Seen this way, the “I” in the refrain “deep as I have been done” refers to them both, murderer and victims, and to their forever intertwined fate.
This “I” also, of course, refers to Case herself, as witness and as chronicler of what happened between the murderer and the murdered — and to her song, which is her account of the experience that she shared with them as a young girl. She shared it from a safe distance. Nevertheless, she too has been “done deep” by it.

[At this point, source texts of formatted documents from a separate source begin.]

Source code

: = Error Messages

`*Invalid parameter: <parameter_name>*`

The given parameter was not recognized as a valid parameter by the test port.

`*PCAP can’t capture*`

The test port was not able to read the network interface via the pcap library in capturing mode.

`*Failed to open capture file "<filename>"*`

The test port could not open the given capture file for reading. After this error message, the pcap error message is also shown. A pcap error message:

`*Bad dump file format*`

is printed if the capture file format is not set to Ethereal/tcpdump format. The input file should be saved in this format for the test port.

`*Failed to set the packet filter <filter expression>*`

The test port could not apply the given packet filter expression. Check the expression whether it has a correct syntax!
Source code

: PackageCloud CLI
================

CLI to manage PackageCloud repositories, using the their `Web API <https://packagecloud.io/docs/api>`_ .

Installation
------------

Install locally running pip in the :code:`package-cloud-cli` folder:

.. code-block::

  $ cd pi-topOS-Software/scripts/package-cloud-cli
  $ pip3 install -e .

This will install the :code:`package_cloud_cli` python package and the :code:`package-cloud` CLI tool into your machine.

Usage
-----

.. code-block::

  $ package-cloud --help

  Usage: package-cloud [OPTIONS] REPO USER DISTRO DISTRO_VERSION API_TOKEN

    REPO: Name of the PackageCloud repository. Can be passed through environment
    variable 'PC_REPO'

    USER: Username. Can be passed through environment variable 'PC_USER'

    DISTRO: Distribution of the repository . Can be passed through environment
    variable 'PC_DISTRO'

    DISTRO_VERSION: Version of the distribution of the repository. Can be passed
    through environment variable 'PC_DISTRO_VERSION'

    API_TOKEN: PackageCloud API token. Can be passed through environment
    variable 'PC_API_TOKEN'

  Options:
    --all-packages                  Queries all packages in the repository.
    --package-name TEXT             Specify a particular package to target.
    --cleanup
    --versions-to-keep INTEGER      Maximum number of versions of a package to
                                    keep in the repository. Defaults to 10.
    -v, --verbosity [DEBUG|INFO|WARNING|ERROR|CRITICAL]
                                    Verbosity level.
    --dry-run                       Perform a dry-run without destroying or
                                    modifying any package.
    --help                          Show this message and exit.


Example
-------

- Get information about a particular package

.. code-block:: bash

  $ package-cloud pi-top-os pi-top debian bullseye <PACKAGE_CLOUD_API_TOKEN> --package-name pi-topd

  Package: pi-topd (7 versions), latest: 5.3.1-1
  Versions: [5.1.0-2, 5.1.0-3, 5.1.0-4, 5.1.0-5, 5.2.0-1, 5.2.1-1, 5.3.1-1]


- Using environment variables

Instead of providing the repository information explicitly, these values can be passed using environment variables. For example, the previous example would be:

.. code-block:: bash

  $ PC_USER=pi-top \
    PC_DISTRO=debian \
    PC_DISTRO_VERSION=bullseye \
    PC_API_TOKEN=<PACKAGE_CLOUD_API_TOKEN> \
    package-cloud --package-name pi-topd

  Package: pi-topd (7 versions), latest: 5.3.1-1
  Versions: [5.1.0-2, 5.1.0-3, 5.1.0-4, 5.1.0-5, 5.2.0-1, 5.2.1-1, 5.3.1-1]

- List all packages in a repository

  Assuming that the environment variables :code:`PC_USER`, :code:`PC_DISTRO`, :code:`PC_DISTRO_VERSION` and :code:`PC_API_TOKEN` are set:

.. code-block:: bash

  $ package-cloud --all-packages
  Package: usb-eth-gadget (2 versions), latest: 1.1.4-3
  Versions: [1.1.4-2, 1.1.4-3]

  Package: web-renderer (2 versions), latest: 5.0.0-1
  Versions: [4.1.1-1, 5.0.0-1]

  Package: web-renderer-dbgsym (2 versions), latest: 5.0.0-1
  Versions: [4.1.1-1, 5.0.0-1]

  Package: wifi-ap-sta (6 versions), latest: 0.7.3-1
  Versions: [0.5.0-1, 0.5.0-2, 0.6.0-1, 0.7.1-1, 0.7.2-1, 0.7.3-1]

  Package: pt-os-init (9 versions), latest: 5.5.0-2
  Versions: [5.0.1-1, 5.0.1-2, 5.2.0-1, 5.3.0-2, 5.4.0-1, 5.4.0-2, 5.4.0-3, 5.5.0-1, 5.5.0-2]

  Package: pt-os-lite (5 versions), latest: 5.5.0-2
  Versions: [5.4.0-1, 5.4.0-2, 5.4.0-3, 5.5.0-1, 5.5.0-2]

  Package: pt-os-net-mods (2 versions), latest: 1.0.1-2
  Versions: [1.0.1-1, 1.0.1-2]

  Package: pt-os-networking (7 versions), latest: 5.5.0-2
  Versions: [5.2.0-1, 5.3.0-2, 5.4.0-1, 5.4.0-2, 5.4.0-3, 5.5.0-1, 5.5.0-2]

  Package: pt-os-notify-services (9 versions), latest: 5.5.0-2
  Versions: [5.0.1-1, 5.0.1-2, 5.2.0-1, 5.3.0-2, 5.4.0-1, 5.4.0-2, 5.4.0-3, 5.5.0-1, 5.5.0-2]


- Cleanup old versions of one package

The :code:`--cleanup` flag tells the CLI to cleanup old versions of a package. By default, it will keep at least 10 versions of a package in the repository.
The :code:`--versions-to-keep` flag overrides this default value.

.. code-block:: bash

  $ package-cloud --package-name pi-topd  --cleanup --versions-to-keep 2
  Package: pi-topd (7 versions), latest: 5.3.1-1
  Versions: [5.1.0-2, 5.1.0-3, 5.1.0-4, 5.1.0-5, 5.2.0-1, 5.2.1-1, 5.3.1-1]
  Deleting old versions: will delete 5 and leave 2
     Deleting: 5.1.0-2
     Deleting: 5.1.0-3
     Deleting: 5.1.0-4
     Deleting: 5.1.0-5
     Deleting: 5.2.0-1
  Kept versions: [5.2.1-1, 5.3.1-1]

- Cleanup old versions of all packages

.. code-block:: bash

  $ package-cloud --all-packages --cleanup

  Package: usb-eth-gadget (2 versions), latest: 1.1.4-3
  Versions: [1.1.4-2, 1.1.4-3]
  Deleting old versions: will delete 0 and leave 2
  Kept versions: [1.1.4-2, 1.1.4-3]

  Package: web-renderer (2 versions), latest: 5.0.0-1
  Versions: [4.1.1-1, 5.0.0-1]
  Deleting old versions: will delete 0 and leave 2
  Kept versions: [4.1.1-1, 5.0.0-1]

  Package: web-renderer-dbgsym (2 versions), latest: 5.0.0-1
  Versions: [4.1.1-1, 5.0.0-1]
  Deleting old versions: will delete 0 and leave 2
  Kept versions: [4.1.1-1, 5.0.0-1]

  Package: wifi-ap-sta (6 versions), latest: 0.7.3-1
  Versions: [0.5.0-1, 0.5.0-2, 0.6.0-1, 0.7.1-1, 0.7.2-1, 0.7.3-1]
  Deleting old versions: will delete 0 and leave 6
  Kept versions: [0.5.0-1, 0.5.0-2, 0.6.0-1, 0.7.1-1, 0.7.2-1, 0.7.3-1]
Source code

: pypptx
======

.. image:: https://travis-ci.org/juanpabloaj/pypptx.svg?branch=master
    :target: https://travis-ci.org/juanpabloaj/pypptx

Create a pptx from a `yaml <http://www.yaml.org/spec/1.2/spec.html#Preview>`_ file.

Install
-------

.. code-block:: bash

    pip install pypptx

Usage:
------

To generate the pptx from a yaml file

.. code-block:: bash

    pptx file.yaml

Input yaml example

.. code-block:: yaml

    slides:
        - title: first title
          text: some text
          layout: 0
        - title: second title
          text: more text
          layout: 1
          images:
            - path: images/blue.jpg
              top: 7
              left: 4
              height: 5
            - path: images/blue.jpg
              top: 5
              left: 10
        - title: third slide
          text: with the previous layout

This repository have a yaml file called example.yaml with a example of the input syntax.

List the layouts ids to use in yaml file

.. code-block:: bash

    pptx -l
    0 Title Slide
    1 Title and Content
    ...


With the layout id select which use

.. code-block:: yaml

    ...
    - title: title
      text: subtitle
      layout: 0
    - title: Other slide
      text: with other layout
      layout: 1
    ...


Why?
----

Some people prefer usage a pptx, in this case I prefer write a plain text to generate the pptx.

Neko Case, playing murder victim on the cover of Furnace Room Lullaby. |
In the end, then, the “red bells” also refer to Case and to her song – and to murder ballads in general – which also “beckon [us] to ride,” perpetually “ringing like thunder” the “tragic hour” of the deaths that they chronicle.
CODA
Case’s body of work, particularly “Deep Red Bells,” resonates loudly for me because I, too, grew up in the shadow of a serial killer. “Mine” was Ted Bundy, who killed many of his victims and disposed of their bodies in the areas where I grew up, and where I now live again. Bundy murdered his first known victim when I was five years old, he was first arrested when I was six, escaped from prison when I was seven, was caught and tried again when I was eight, sentenced to death when I was ten, confessed to his crimes in horrific detail during my teens (during this time he also “assisted” police in the hunt for the Green River Killer who was active), and was executed when I was eighteen. As a girl through my teenage years I was so familiar with him from newspapers, television, stories people told, and my own imagination that I felt like I knew him a little bit. At least enough to be forever looking out for him, or others like him, and that’s saying something.
Ted Bundy, whose face I knew well as a girl. |
To this day I can list almost everything in this photograph from memory, having been absolutely struck and riveted by it as a girl when I saw it in the papers:
Items found in Ted Bundy’s car when he was apprehended in my hometown. |
Many of Bundy’s victims have never been found, although he’s identified the general areas where he left them. One is the very area I live in again now. As a girl, it’s something I would think about almost every time I spent time in the woods, which I often did, and that I think about now when I go on a simple hike. Or hear certain songs.
So, deep red bells…yes. Yes, I know what you mean. They do ring like thunder. Thank you, Neko Case.